I’ve been involved in this bird watching stuff for well over 35 years. Like any endeavor one immerses themselves in, an accumulation of experiences and observations eventually add up to a treasure trove of knowledge. After a time, one becomes almost an expert. Which leads me to the ‘chain’ thing.

I’ve come to believe there is a three-step process (or three-link “chain”) involved in becoming an outdoorsman in general, a birder in particular. For me it began with, A.) a desire to know. About everything. Each and every creature, rock, plant, or cloud was—and still is—a source of wonder. It’s a thirst that continually needs quenching.

After desire, the second step is, B.) awareness. Over time the budding outdoorswoman becomes cognizant of a wonderfully vibrant and diverse group of critters known as birds; a group separate from the other animals in many interesting ways. Some bird watching friends of mine started with this stage before moving onto A, making the first two links in this chain interchangeable.

Ultimately, though, we all arrive at the last of the three steps; that is, C.) continual observation and growth. It’s a stage virtually impossible to turn off.
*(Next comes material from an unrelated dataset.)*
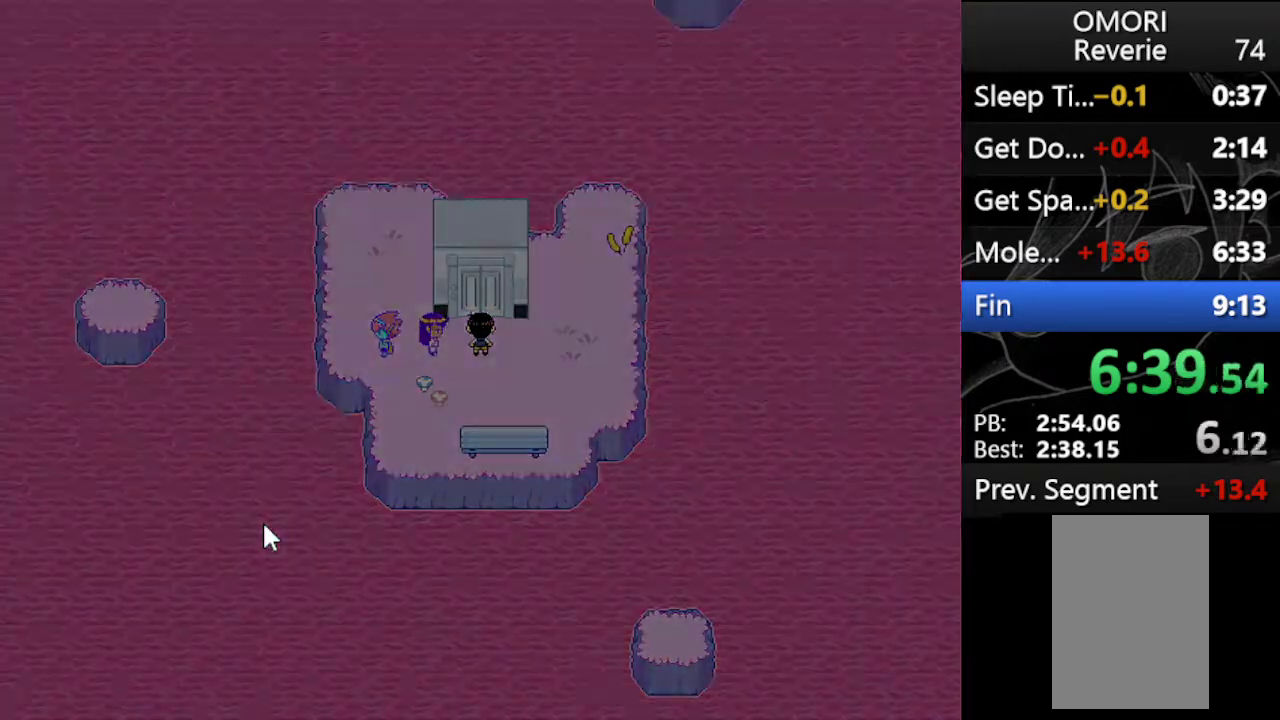
{"keys": [], "events": [[100, "up", "up"]]}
Once a person develops a keen interest or desire and a deep awareness, then observation becomes the food nourishing the hunger to know. 
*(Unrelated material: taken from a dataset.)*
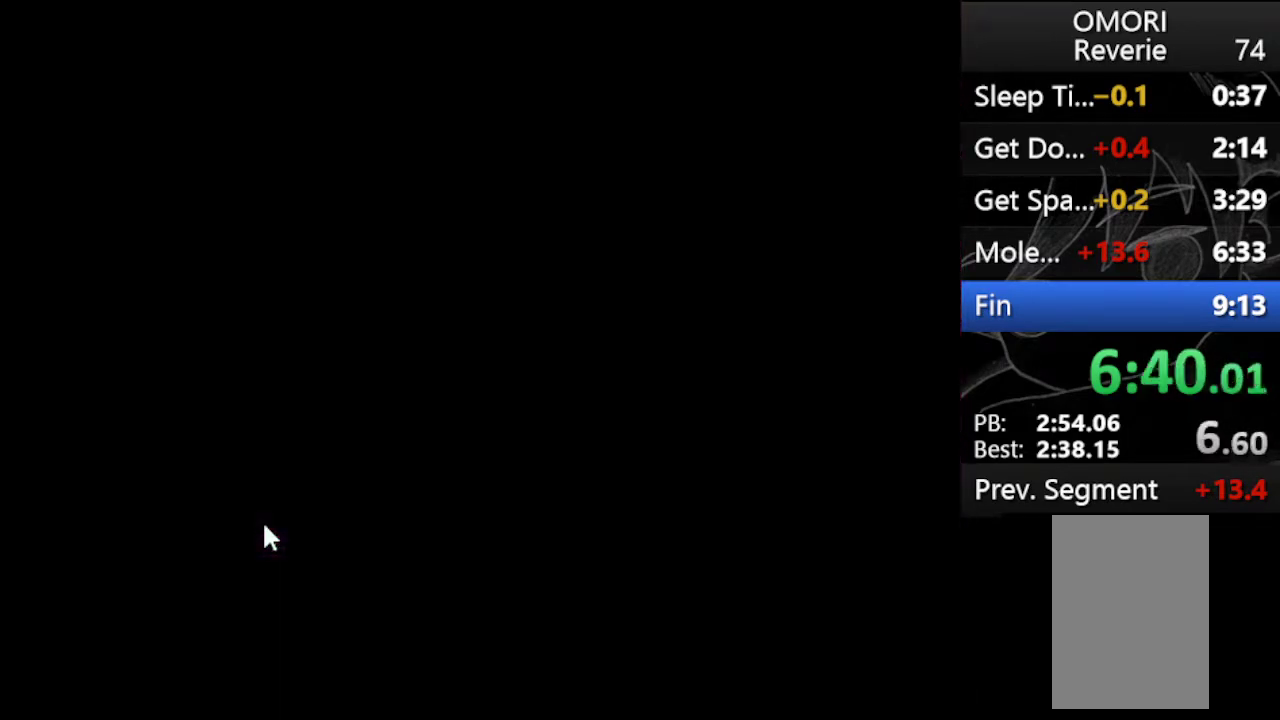
{"keys": ["right"], "events": [[367, "down", "down"], [400, "down", "up"], [400, "right", "down"]]}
It’s this third step, this final stage, which knows no end. This is the one that circles back and feeds the others in a continuous loop of perpetual motion, a chain if you will. The more we know, the more we want to know. Through years and years of this continuity, a rich basket of knowledge and lore accumulates.

It’s that basket that allowed me to know with virtual certainty that the unseen critter moving the main stem of a large forb in the middle of a weedy patch was a Downy Woodpecker, even before verifying its identification.

It’s the reason I know that the messy pile of chiseled splinters at the base of the tree is not the work of beavers (the pieces would be much more uniform in size and show scalloped ridges caused by their teeth) but of a Pileated Woodpecker on the hunt for wood boring insects.

It’s what makes me stop and wait carefully in heavy underbrush when I hear a small rhythmic raking of nearby leaves. Somewhere under there is a scratch-feeding sparrow such as an Eastern Towhee or a White-throated Sparrow.

It’s what makes me look up when I see small clouds of tiny down feathers wafting to earth. Surely a raptor is feeding on a recent kill, probably a Sharp-shinned Hawk or a Merlin.

It’s what makes me listen carefully for the chatter of finches when I observe the papery husks of spruce or pine seeds floating to earth. High in the needled trees White-winged or Red Crossbills are undoubtedly feeding on cones.

Outdoors people learn early on that the neat little cattail domes dotting the marshes are the work of muskrats; that the mud-and-stick dam blocking the flow of water in a stream is the hallmark handiwork of beavers; that the near watertight clump of leaves high in the leafless tree will be a winter nest for tree squirrels.

Either by learning from those who came before us or by personal observation, these factoids become nuggets of knowledge that pile up over time and make our outdoor experiences richer each and every time we step out. 

I’m not suggesting we will all become Apache trackers with the ability to tell a story from each broken blade of grass. I will say, though, that once a person finds themselves in the loop model described above, the outdoors will inevitably reveal secrets to the careful observer in ways not previously imagined. I guarantee it.

Corliss is a West Fargo resident, avid birder, and ND Game and Fish volunteer instructor. He serves as a corporate pilot for Forum Communications.